Package 'GoFKernel' reference manual

Title:	Testing Goodness-of-Fit with the Kernel Density Estimator
Description:	Tests of goodness-of-fit based on a kernel smoothing of the data. References: Pavía (2015) <doi:10.18637/jss.v066.c01>.
Authors:	Jose M. Pavía [aut, cre]
Maintainer:	Jose M. Pavía <jose.m.pavia@uv.es>
License:	GPL
Version:	2.1-3
Built:	2025-03-06 06:58:17 UTC
Source:	CRAN

Testing Goodness-of-fit with the Kernel Density Estimator

Description

Tests of goodness-of-fit based on kernel smoothing of the data.

Details

Package:	GoFKernel
Depends:	R (>=2.17.3), `stats`, `KernSmooth` (>=2.23-8)
Type:	Package
Version:	2.1-1
Date:	2018-05-26
License:	GPL

The most important functions in GoFKernel are dgeometric.test and fan.test.

Author(s)

Jose M. Pavia

Maintainer: Jose M. Pavia <Jose.M.Pavia@uv.es>

References

Fan, Y (1994) "Testing the goodness-of-fit of a parametric density function by kernel method", Econometric Theory, 10, 316-356.

Information supplied:

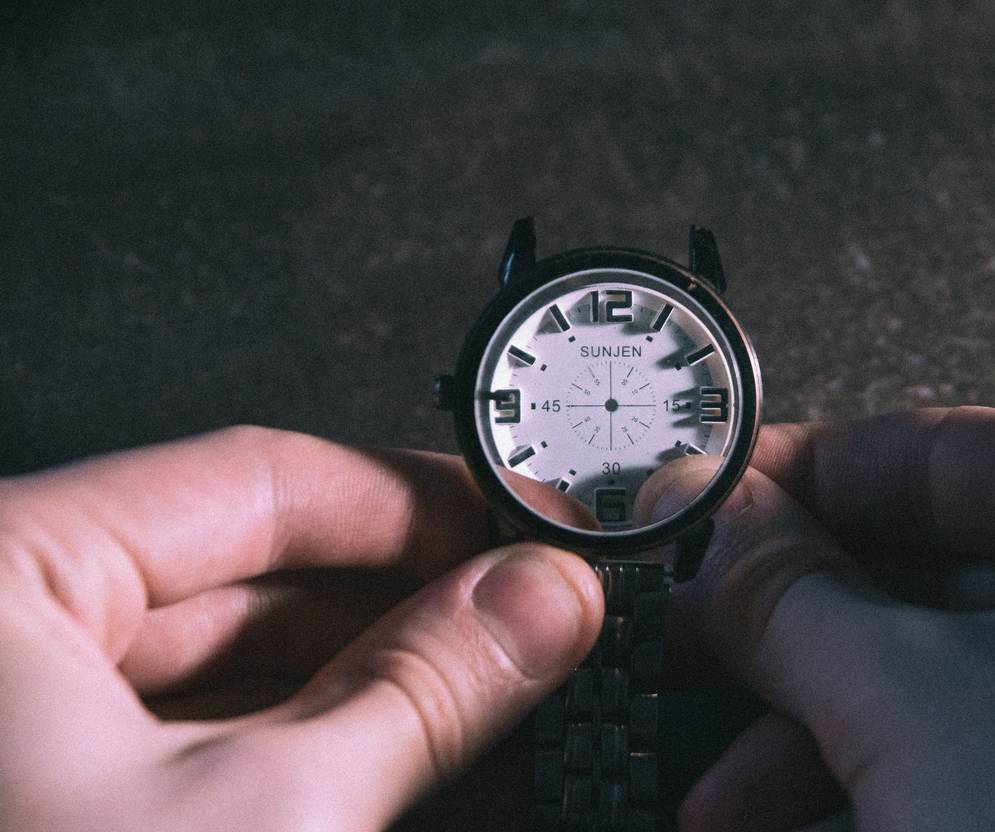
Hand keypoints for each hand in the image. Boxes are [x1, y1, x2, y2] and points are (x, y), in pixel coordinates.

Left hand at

Work instructions:
1. Rewrite the stretch of the GoFKernel reference manual from "Tests of goodness-of-fit based on kernel" through "dgeometric.test and fan.test.", using "kernel estimation" in place of "kernel smoothing".
2. Do these statements agree with the GoFKernel reference manual? For each one, answer yes or no and quote the words that decide it.
(a) The package requires KernSmooth version 2.23-8 or later.
(b) The Details section gives the version as 2.1-3.
(c) The Fan reference was published in Econometric Theory.
3. What comes after the last line of the GoFKernel reference manual? Write the text that follows.

Responses to the exercise:
1.
Tests of goodness-of-fit based on kernel estimation of the data.

Details

Package:	GoFKernel
Depends:	R (>=2.17.3), `stats`, `KernSmooth` (>=2.23-8)
Type:	Package
Version:	2.1-1
Date:	2018-05-26
License:	GPL

The most important functions in GoFKernel are dgeometric.test and fan.test.

2.
(a) Yes: "`KernSmooth` (>=2.23-8)"
(b) No: "2.1-1"
(c) Yes: "Econometric Theory, 10, 316-356"

3.
Li, O. and Racine, J.F. (2007) "Nonparametric Econometrics", Princeton University Press, New Jersey.

Pavia, JM (2015) "Testing Goodness-of-fit with the Kernel Density Estimator: GoFKernel", Journal of Statistical Software, Code Snippets, 66(1), 1–27.

Area between a Density Function and a Kernel Estimate

Description

The function area.between is an (internal) function of the GoFKernel package that calculates the area, in a given interval, between a theoretical density function and an empirical kernel estimate. area.between is called by dgeometric.test of the GoFKernel package.

Usage

area.between(f, kernel.density, lower = -Inf, upper = Inf)
area.between(f, kernel.density, lower = -Inf, upper = Inf)

Arguments

`f`	a density function.
`kernel.density`	an empirical kernel estimate, an object of the class `density`.
`lower`	lower limit of the support of f, default -Inf.
`upper`	upper limit of the support of f, default Inf.

Details

area.between is called by dgeometric.test and numerically calculates the area between the density function of the null hypothesis and the kernel density estimate of either the observed sample or a simulated sample from f.

Value

A number corresponding to the numerical value of the area between a density function and a kernel estimate.

Author(s)

Jose M. Pavia

Examples

## Unbounded example
x <- rnorm(100)
dx <- density(x)
area.between(dnorm, dx)

## Bounded example
x <- rbeta(100, 1.3, 2)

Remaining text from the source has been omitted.